=== Begin Enclosure ===

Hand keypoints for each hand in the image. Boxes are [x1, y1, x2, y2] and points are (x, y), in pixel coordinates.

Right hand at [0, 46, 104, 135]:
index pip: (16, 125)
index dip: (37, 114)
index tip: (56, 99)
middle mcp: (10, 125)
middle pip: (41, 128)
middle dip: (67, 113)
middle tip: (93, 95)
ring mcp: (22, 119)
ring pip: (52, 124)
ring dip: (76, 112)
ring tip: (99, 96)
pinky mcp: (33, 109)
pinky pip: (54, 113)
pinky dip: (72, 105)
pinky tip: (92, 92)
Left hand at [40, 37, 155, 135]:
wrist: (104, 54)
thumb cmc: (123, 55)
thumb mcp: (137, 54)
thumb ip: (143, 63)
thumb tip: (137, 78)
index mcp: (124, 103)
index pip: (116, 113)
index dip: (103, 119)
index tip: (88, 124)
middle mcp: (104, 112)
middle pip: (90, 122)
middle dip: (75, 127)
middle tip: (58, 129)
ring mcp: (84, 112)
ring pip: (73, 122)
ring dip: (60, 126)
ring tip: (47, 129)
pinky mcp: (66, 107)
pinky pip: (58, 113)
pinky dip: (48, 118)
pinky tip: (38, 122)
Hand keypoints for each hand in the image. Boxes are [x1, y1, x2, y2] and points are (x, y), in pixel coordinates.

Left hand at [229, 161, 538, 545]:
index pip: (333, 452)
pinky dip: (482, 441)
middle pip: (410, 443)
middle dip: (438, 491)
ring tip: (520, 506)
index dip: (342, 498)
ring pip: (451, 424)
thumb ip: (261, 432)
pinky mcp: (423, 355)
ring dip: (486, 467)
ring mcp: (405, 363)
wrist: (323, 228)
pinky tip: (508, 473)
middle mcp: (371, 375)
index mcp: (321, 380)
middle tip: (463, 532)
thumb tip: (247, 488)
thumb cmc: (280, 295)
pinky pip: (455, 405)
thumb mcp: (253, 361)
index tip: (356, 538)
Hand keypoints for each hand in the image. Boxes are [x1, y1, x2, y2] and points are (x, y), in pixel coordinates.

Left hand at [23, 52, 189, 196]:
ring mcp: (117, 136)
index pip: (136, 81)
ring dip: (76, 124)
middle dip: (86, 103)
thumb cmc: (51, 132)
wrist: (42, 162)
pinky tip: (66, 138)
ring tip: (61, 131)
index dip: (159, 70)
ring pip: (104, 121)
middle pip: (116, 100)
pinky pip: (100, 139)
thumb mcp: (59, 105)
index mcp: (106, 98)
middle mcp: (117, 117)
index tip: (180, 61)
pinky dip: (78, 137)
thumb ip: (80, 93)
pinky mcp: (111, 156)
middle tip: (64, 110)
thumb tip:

=== End Enclosure ===

▶ [What you need to do]: Every line above that includes the string "hand" needs to be copied.

▶ [Expected answer]:
Hand keypoints for each hand in the image. Boxes are [x1, y1, x2, y2] and points are (x, y), in pixel coordinates.
Right hand at [0, 46, 104, 135]:
Left hand at [40, 37, 155, 135]:
Hand keypoints for each hand in the image. Boxes are [x1, y1, x2, y2] and points are (x, y), in pixel coordinates.
Left hand at [229, 161, 538, 545]:
Hand keypoints for each hand in the image. Boxes are [x1, y1, x2, y2] and points are (x, y), in pixel coordinates.
Left hand at [23, 52, 189, 196]:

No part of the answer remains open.